▶ [Description of the task]: When you write out the listing, keep each word exactly as it stands but include none of its images.

▶ [Stored data]:
_ _ _ _ _

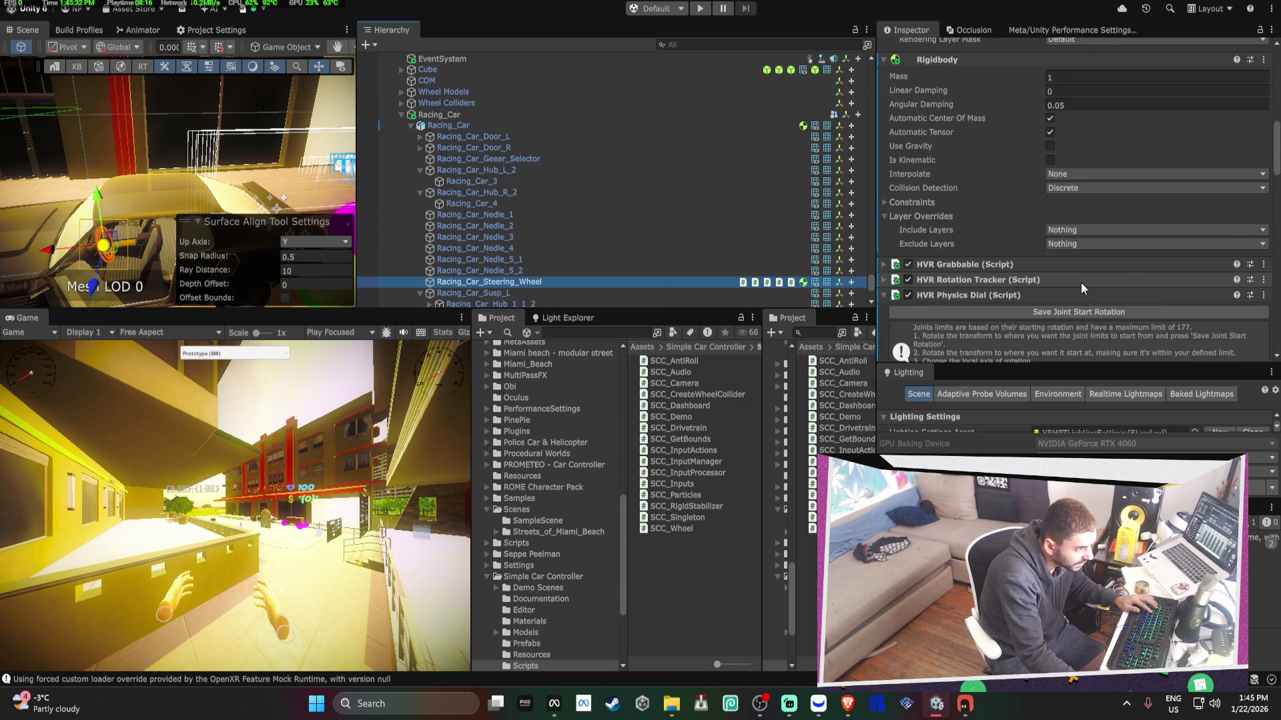
scroll(1081, 282, "down", 2)
scroll(993, 241, "down", 1)
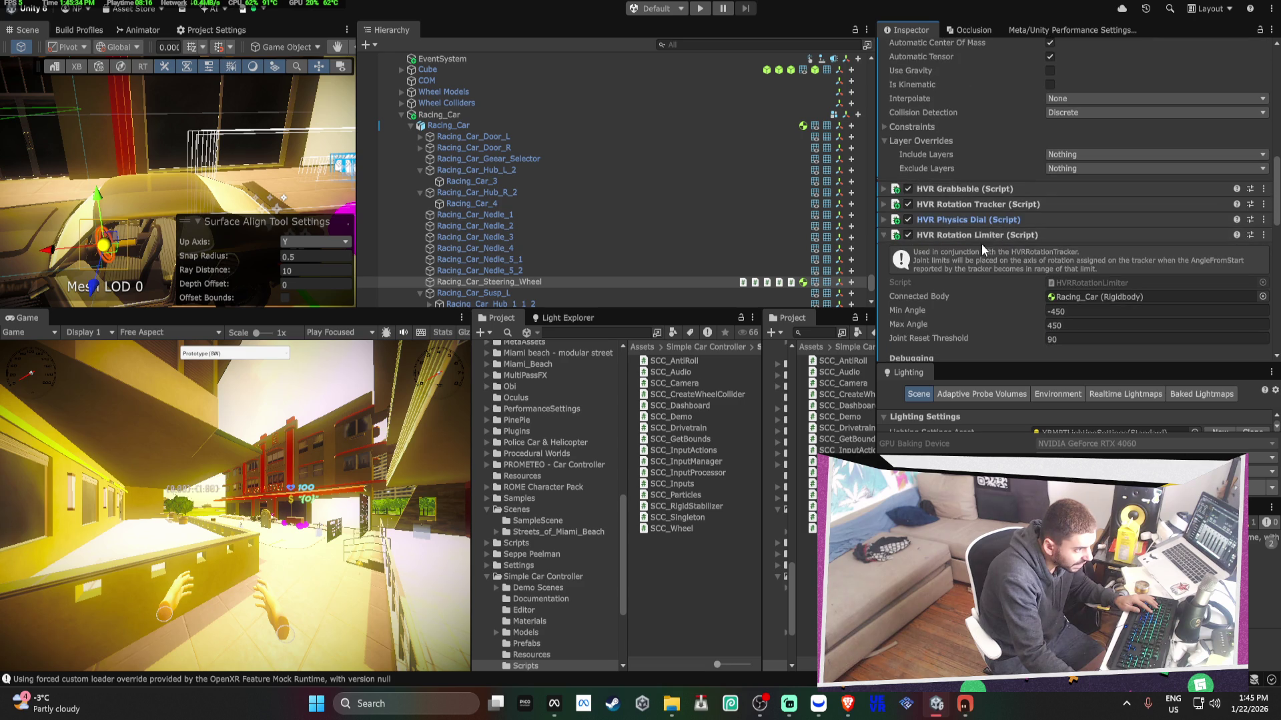
left_click(980, 235)
scroll(992, 245, "down", 3)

_ _ _ _ _

▶ [Response area]:
scroll(1081, 282, "down", 2)
scroll(993, 241, "down", 1)
left_click(980, 235)
scroll(992, 245, "down", 3)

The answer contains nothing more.